Prompt
Only those lines in the data below from the line containing "1760,218 1751,228C1746,233 1744,243" through the line containing "M1481,796L1786,9", both included, should be restated word for word.

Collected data
= Beginning of Section =

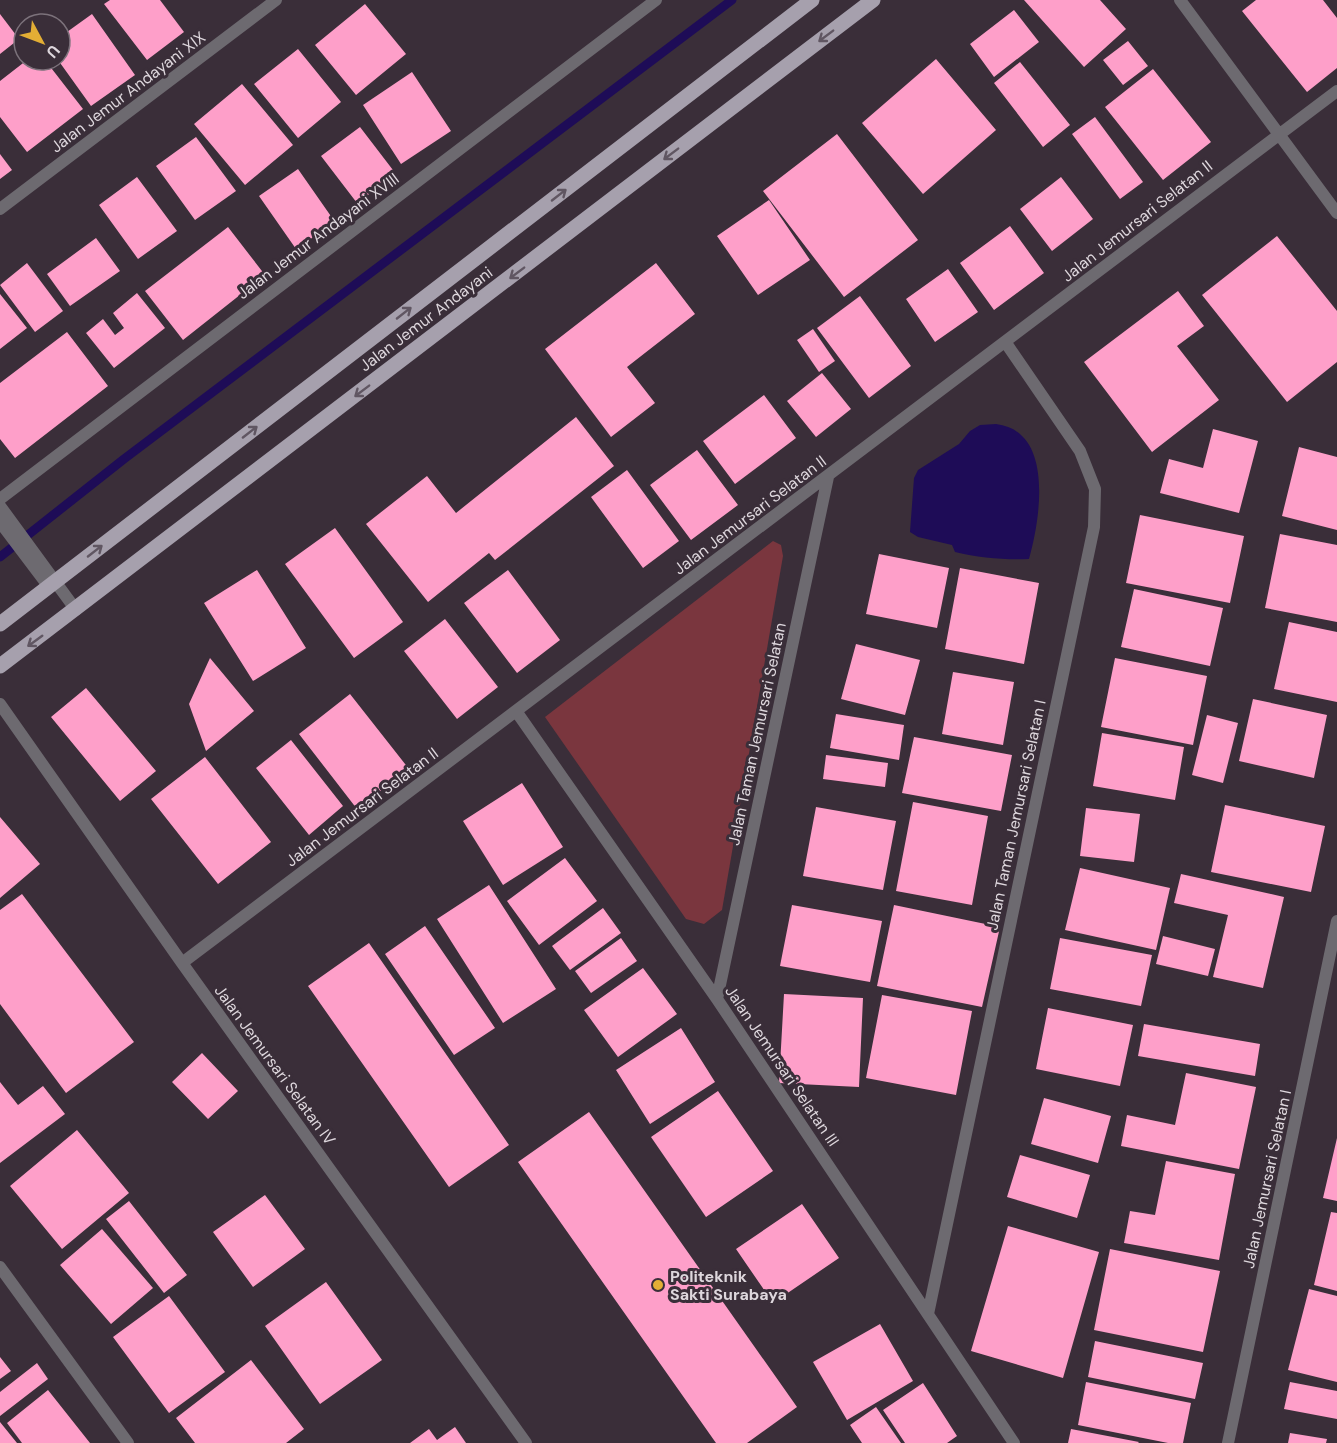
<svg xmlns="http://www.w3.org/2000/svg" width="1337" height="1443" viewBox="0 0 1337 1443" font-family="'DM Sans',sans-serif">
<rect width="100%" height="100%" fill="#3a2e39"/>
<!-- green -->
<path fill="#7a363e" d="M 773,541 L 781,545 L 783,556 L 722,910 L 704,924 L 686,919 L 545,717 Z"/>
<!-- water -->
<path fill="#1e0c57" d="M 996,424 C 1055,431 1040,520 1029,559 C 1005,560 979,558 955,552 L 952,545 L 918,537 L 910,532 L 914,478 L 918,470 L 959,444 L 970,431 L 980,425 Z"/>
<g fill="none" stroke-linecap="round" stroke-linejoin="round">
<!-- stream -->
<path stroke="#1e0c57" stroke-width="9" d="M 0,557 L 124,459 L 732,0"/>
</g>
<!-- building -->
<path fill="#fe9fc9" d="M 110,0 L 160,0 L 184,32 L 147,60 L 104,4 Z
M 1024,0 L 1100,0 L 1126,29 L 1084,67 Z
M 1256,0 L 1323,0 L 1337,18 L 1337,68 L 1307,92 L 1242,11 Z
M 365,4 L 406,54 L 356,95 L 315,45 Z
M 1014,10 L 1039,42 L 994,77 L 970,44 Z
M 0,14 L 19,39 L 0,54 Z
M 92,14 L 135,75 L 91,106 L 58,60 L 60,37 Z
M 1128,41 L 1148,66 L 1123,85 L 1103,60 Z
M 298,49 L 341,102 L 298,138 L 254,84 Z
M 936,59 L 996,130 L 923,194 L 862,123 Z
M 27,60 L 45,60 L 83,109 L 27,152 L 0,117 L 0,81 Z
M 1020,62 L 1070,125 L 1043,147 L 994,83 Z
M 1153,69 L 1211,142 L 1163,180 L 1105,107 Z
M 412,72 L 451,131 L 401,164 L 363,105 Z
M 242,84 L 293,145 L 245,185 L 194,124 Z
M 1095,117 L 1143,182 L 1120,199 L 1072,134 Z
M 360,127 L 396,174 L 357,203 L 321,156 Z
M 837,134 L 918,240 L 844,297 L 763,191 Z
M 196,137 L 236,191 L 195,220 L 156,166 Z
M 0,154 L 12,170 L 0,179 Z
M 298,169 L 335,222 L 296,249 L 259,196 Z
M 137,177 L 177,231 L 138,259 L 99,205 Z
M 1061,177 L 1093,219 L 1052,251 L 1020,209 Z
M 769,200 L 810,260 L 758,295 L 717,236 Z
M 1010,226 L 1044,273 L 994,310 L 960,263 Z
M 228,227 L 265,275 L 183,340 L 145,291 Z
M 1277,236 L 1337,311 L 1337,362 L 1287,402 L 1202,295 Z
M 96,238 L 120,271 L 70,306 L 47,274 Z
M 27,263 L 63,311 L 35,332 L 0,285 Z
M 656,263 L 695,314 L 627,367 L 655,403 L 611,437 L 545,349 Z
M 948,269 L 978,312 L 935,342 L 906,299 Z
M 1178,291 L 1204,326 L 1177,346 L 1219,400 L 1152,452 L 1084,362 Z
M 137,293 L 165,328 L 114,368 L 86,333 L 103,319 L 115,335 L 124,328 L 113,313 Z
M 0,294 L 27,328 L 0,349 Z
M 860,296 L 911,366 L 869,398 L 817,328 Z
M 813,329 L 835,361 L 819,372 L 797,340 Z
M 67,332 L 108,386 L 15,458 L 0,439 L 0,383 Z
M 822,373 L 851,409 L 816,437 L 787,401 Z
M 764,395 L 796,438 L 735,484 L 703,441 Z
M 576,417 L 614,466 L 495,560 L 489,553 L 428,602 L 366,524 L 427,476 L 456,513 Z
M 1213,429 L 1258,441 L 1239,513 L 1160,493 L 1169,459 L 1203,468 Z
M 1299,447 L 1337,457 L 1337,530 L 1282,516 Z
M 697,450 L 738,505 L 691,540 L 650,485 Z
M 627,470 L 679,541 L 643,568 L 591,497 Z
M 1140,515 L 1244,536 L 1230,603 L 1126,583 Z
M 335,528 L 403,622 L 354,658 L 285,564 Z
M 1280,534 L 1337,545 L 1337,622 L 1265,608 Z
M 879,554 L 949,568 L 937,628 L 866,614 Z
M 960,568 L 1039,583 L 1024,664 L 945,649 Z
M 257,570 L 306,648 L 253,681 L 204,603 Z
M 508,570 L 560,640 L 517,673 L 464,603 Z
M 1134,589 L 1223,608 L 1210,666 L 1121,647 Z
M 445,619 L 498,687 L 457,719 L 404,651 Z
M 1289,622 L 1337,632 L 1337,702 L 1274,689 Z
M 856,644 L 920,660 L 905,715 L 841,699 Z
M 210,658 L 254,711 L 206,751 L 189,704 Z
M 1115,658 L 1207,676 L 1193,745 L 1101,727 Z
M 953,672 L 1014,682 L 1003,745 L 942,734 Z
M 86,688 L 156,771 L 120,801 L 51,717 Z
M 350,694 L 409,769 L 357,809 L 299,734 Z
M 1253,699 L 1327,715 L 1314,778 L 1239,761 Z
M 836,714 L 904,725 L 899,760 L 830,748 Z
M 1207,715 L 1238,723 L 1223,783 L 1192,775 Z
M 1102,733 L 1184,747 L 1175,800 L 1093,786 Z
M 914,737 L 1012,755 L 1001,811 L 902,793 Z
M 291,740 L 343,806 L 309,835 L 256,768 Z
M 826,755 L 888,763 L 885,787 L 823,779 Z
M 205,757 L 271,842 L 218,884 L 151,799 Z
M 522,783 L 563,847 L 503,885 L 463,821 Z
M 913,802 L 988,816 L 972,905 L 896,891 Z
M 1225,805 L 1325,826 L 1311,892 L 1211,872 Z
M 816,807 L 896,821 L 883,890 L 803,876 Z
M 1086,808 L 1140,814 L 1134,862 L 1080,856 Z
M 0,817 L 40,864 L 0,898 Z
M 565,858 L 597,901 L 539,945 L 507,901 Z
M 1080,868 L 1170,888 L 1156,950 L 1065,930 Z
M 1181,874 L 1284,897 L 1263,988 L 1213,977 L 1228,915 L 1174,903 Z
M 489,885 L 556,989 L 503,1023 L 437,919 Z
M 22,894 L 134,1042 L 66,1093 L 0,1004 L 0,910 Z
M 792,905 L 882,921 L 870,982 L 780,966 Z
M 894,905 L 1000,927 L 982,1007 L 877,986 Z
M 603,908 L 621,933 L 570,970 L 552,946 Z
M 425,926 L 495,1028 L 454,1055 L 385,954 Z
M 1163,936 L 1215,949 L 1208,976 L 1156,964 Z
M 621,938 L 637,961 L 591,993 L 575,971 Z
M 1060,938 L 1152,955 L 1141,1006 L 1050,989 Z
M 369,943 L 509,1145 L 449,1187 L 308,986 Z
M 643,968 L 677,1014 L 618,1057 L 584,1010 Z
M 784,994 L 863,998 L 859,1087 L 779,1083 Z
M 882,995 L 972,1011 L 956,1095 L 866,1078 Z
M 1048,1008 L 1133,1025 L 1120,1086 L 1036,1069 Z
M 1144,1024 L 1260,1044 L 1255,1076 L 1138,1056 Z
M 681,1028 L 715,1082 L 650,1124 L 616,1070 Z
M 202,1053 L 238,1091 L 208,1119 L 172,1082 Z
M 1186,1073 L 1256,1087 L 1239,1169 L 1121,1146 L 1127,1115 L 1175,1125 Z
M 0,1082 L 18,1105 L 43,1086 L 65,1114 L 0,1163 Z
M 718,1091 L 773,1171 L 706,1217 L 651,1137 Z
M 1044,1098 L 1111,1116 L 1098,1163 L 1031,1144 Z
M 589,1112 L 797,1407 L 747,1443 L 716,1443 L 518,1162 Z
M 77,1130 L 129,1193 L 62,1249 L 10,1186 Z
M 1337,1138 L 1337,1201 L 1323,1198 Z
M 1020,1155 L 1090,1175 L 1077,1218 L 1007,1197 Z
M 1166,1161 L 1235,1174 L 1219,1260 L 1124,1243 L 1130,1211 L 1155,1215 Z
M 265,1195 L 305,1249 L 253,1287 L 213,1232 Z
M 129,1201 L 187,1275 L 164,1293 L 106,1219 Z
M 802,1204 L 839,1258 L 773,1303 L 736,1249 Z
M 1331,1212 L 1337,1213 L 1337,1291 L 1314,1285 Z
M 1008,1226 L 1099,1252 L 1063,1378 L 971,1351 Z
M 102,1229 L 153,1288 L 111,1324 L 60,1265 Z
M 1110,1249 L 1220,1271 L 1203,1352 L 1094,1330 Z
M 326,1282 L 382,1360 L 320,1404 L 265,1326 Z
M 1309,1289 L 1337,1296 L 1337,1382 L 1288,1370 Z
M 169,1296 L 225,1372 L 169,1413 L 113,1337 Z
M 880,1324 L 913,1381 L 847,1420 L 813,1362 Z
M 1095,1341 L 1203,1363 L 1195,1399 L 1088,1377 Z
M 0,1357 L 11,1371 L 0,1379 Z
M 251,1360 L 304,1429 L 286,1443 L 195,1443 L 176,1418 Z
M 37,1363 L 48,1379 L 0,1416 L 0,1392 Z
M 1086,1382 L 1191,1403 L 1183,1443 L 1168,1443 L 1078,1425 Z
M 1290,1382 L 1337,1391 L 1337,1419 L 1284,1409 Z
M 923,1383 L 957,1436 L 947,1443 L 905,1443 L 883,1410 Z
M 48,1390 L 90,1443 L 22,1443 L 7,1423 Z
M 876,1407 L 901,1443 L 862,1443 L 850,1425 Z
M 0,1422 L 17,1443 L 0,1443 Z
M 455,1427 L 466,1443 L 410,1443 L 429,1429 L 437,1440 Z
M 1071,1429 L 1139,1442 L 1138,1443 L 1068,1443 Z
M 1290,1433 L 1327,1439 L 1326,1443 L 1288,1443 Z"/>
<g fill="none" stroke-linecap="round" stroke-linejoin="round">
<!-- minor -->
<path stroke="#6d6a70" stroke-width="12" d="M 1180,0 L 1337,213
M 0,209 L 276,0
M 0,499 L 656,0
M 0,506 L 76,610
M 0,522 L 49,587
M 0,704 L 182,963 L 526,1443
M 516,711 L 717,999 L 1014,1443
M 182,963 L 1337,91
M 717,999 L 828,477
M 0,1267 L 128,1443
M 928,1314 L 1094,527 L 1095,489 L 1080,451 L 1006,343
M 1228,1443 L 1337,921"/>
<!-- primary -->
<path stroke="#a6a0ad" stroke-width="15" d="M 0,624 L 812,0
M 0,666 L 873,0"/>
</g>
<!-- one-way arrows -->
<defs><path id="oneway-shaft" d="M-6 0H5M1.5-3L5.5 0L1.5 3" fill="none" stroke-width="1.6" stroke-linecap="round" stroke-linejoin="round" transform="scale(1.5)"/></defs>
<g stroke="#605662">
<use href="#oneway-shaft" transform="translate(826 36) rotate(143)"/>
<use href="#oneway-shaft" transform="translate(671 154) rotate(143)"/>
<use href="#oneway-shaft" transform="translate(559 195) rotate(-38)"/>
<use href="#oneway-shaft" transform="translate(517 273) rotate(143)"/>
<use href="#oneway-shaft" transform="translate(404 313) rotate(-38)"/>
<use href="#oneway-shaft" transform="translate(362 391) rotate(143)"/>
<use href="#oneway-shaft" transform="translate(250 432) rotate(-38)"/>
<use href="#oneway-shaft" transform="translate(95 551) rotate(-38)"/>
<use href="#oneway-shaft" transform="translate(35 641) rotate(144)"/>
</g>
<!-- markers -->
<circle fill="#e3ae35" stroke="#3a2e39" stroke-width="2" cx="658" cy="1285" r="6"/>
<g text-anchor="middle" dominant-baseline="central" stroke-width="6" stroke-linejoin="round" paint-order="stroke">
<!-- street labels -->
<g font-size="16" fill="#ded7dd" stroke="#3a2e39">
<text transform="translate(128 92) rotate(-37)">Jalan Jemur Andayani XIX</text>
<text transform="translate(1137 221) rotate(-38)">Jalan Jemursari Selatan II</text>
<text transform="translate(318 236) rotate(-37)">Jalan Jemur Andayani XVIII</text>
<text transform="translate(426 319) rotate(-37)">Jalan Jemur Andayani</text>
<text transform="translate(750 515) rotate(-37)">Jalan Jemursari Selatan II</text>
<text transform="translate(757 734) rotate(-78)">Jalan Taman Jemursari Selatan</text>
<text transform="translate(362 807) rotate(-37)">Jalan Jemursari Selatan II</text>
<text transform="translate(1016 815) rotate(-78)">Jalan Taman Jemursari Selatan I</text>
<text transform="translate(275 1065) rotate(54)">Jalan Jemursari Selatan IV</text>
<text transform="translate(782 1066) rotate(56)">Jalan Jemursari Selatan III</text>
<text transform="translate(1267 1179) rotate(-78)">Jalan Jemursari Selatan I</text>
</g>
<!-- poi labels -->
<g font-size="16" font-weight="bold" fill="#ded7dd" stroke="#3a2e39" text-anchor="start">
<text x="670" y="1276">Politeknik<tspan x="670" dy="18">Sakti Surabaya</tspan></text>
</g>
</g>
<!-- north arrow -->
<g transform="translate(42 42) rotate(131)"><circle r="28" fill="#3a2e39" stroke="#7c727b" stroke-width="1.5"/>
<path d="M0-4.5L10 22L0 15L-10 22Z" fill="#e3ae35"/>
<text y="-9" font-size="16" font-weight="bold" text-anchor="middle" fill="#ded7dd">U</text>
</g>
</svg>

= End of Section =
= Beginning of Section =

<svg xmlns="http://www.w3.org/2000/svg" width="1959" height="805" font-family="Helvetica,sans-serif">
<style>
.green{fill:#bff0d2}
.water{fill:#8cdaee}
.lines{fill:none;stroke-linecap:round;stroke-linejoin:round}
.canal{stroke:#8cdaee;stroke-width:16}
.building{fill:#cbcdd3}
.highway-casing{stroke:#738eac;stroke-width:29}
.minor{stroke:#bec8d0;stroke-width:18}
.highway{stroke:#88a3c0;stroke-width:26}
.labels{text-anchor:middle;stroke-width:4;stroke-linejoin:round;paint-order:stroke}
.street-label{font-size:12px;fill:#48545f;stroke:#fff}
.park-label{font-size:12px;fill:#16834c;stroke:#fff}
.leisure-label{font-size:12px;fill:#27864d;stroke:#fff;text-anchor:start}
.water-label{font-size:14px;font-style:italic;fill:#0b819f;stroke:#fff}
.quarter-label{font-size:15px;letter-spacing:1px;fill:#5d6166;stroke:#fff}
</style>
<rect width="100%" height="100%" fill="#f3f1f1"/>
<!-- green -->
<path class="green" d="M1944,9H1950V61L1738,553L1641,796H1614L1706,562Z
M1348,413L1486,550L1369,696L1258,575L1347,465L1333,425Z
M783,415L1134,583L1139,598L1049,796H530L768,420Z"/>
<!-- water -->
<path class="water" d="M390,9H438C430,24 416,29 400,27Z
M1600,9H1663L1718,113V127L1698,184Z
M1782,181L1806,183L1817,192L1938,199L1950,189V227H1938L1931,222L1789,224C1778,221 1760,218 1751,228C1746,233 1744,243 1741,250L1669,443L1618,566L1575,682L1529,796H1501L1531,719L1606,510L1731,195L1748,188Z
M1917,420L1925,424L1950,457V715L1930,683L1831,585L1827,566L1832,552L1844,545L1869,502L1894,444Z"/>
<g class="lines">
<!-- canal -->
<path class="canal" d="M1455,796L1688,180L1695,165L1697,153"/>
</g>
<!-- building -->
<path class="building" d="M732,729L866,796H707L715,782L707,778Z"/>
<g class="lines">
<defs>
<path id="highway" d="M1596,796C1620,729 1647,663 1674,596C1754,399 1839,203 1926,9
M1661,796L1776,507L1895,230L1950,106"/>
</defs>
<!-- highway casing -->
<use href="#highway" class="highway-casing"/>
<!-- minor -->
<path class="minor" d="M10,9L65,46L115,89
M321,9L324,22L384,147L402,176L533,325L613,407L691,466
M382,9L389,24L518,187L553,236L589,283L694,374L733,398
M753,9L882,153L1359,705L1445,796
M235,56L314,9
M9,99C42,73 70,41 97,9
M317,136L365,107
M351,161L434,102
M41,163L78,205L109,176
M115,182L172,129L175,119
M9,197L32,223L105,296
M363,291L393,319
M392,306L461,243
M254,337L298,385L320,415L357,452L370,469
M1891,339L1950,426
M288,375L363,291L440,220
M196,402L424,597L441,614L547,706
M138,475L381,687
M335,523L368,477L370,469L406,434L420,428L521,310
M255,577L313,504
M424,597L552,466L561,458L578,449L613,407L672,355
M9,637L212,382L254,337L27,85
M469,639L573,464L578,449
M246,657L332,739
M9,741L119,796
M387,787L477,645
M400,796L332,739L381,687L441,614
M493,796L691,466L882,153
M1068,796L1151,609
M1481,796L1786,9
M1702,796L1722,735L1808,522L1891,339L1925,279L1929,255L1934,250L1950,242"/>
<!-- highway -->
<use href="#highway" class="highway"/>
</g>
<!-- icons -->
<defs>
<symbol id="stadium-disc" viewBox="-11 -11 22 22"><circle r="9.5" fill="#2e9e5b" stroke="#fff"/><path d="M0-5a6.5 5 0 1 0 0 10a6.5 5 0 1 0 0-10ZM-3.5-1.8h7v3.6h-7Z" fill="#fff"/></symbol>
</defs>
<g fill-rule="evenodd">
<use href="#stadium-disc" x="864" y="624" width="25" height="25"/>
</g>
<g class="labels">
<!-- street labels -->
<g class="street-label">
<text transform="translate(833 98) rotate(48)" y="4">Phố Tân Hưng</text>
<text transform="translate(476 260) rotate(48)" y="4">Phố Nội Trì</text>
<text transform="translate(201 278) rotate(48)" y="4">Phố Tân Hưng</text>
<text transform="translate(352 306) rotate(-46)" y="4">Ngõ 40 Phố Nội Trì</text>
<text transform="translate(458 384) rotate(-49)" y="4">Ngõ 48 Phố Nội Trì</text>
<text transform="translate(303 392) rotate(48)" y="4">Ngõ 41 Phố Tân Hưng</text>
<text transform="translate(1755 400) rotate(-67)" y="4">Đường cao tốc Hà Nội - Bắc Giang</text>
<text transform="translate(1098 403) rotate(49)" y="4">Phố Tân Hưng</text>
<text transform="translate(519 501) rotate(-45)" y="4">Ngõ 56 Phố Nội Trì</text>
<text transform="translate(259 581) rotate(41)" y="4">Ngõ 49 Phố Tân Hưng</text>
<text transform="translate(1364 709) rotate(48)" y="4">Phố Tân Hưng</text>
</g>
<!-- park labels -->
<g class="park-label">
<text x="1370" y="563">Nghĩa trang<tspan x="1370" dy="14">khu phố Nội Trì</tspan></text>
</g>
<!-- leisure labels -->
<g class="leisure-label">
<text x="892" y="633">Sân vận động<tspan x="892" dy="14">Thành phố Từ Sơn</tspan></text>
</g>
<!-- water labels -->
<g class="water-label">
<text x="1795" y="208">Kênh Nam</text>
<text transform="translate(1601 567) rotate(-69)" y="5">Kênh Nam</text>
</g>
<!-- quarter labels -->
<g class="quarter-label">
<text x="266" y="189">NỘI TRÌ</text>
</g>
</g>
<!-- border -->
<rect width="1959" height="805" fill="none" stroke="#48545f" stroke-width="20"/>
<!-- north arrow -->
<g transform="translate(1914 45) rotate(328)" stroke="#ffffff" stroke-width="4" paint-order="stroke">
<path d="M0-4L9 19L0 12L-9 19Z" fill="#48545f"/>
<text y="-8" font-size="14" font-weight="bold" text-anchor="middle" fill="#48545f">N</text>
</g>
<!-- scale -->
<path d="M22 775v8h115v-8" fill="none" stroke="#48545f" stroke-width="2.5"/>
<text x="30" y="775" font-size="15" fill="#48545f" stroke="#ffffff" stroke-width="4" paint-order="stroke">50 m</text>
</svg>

= End of Section =

Reply
M1782,181L1806,183L1817,192L1938,199L1950,189V227H1938L1931,222L1789,224C1778,221 1760,218 1751,228C1746,233 1744,243 1741,250L1669,443L1618,566L1575,682L1529,796H1501L1531,719L1606,510L1731,195L1748,188Z
M1917,420L1925,424L1950,457V715L1930,683L1831,585L1827,566L1832,552L1844,545L1869,502L1894,444Z"/>
<g class="lines">
<!-- canal -->
<path class="canal" d="M1455,796L1688,180L1695,165L1697,153"/>
</g>
<!-- building -->
<path class="building" d="M732,729L866,796H707L715,782L707,778Z"/>
<g class="lines">
<defs>
<path id="highway" d="M1596,796C1620,729 1647,663 1674,596C1754,399 1839,203 1926,9
M1661,796L1776,507L1895,230L1950,106"/>
</defs>
<!-- highway casing -->
<use href="#highway" class="highway-casing"/>
<!-- minor -->
<path class="minor" d="M10,9L65,46L115,89
M321,9L324,22L384,147L402,176L533,325L613,407L691,466
M382,9L389,24L518,187L553,236L589,283L694,374L733,398
M753,9L882,153L1359,705L1445,796
M235,56L314,9
M9,99C42,73 70,41 97,9
M317,136L365,107
M351,161L434,102
M41,163L78,205L109,176
M115,182L172,129L175,119
M9,197L32,223L105,296
M363,291L393,319
M392,306L461,243
M254,337L298,385L320,415L357,452L370,469
M1891,339L1950,426
M288,375L363,291L440,220
M196,402L424,597L441,614L547,706
M138,475L381,687
M335,523L368,477L370,469L406,434L420,428L521,310
M255,577L313,504
M424,597L552,466L561,458L578,449L613,407L672,355
M9,637L212,382L254,337L27,85
M469,639L573,464L578,449
M246,657L332,739
M9,741L119,796
M387,787L477,645
M400,796L332,739L381,687L441,614
M493,796L691,466L882,153
M1068,796L1151,609
M1481,796L1786,9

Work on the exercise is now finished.